I’m sitting at the back corner of Starbucks, enjoying my first day off in months. Yesterday was the deadline for Play, and Rocket is finished for at least another week. So for one Styrofoam afternoon, I’m free to float from word to word, trying to map the journey as a tour. My thoughts are islands, and only the ride between them makes for any kind of story.
I brought in Tim Rogers’ 2006 Fukubukro to Kinko’s last week. Coming in at 160 thousand words or so, the single-sided print-up weighs a couple pounds, easy. It’s the second (or third) Rogers piece I’ve bound, and each one is a similar size – like he has an unconscious page limit to any single anthology. For some reason, Kinko’s decided to re-copy every page onto glossy paper and then bind those pages, so the black-bound book has an extreme slickness when opened. Like I’m reading buttered linoleum. It goes well with his words.
The guy has a fair share of antagonists, and I don’t understand it. I’m an unapologetic fan. If it wasn’t for his stuff, I would have never considered writing about videogames. I’d still be thinking about them, certainly, but it was Large Prime Numbers (and Fort90) that introduced me to Insert Credit, The Gamer’s Quarter … and eventually Play magazine. Here I am, a miserably paid Video Games Journalist, but I’m happy. Very happy.
When I’m not busy to the point of breaking, I’m free.
My phone chirps out Lonely Rolling Star from Katamari Damacy, and I’ve been called back for another commercial: Ohio Savings and Loan. I remember this audition. I beat-boxed and did some vocal scratching for a SAG spot about an Ad Agency. I got to dress like me, a rarity in an industry that wants to see who looks the most like everyone else. Monday, I’ll pull out my Dad’s red tie and throttle the camera for attention. Maybe I’ll be paid some absurd amount of money to stand under bright lights for a day or two.
What is my life? (An in-joke: “A miserable pile of secrets.”) I’ve never really suffered any hardships; I’m emotionally overweight from ten years of easy decadence. Not wealth, mind you, but opportunity. I’ve lived all over the place, and other than a brief stint as an Internet Grocery Delivery Girl, my career has been graced with serendipity. I used to tour Europe as a comedian. Now I write for two magazines that you can pick up in Import Book Shops in Holland.

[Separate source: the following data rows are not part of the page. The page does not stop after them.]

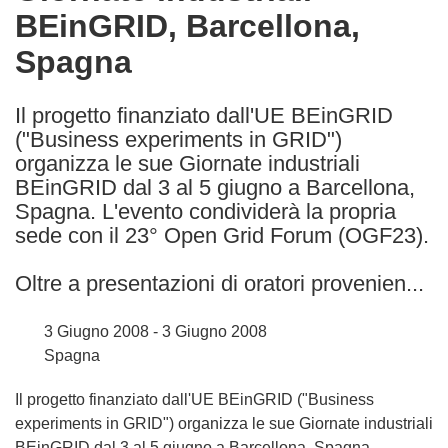
BEinGRID, Barcellona,
following
languages:
Spagna
Il progetto finanziato dall'UE BEinGRID
("Business experiments in GRID")
organizza le sue Giornate industriali
BEinGRID dal 3 al 5 giugno a Barcellona,
Spagna. L'evento condividerà la propria
sede con il 23° Open Grid Forum (OGF23).
Oltre a presentazioni di oratori provenien...
3 Giugno 2008 - 3 Giugno 2008
Spagna
Il progetto finanziato dall'UE BEinGRID ("Business
experiments in GRID") organizza le sue Giornate industriali
BEinGRID dal 3 al 5 giugno a Barcellona, Spagna.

I walked through Best Buy this afternoon, looking at HDTVs. I can’t really afford one until I get out of debt two years from now, but I can drool. I’ve been promised a new TV by work, but I have doubts about the delivery. It was mentioned to me last July. It’s now April. I still don’t have a 360 or a PS3, either. But I’d rather have my job than complain about its shortcomings. For fuck’s sake, last month I played Super Paper Mario for a living. Eleven year old me just crapped her hat.
It was a cowboy hat. I went through a phase. And adults mistook me for a little boy, so I stopped wearing it.
I’ve fallen in love fifteen times in the last two months. Once every four days. My current tally of People I’m In Love With is around Ten. I’ve stumbled on a simple realization — that falling in love is not something you should guard against. Life really is too short to block the best parts. This awareness has lowered the rank of my second favorite painting of all time, A Young Girl Defending Herself against Eros, to a new position at fifth place. I took the print off my wall, and have started to embrace everyone.
Mind you, in my psyche love and sex are divorced. Loving someone is easier than having sex with them. Hooking up still frightens me, twelve-to-fourteen years after I started kissing.
I can’t fathom casual sex. Sex isn’t easy to do, even. It’s like suggesting to someone, “Let’s casually assemble some furniture.” Sure, you can take an entire afternoon to put together some Ikea, but you’re going to have to keep looking for the wrench. And then you’ll realize that the bolts you’ve been using are the wrong ones, or that you’ve lost a part somewhere on the floor – no, sex is difficult. I’d rather wrangle myself out of the painful aftereffects of a failed affection than spend an evening trying to figure out what makes me physically happy.
Besides, I don’t know if I’ll ever be as satisfied with someone’s body as I am with a good glass of Basil Haydn’s and a fucking vicious piece of music.
It’s getting harder and harder to hide my computer from the sun, and the caffeine is wearing off. Soon, I’ll get angry at the people walking in, shooting them angry looks for wearing Those Clothes and Talking Too Loud. It’s not their fault — it’s just the low that comes after drinking syrup and sugar that tastes like a coffee. I should post this before I think too much more about it, so I can read it tomorrow and be humiliated.
A long piece of Journal-ism is like getting drunk. Can’t remember what you said, and everyone who cares to comment is a little embarrassed for you. Fuck them. I’m poor and happy.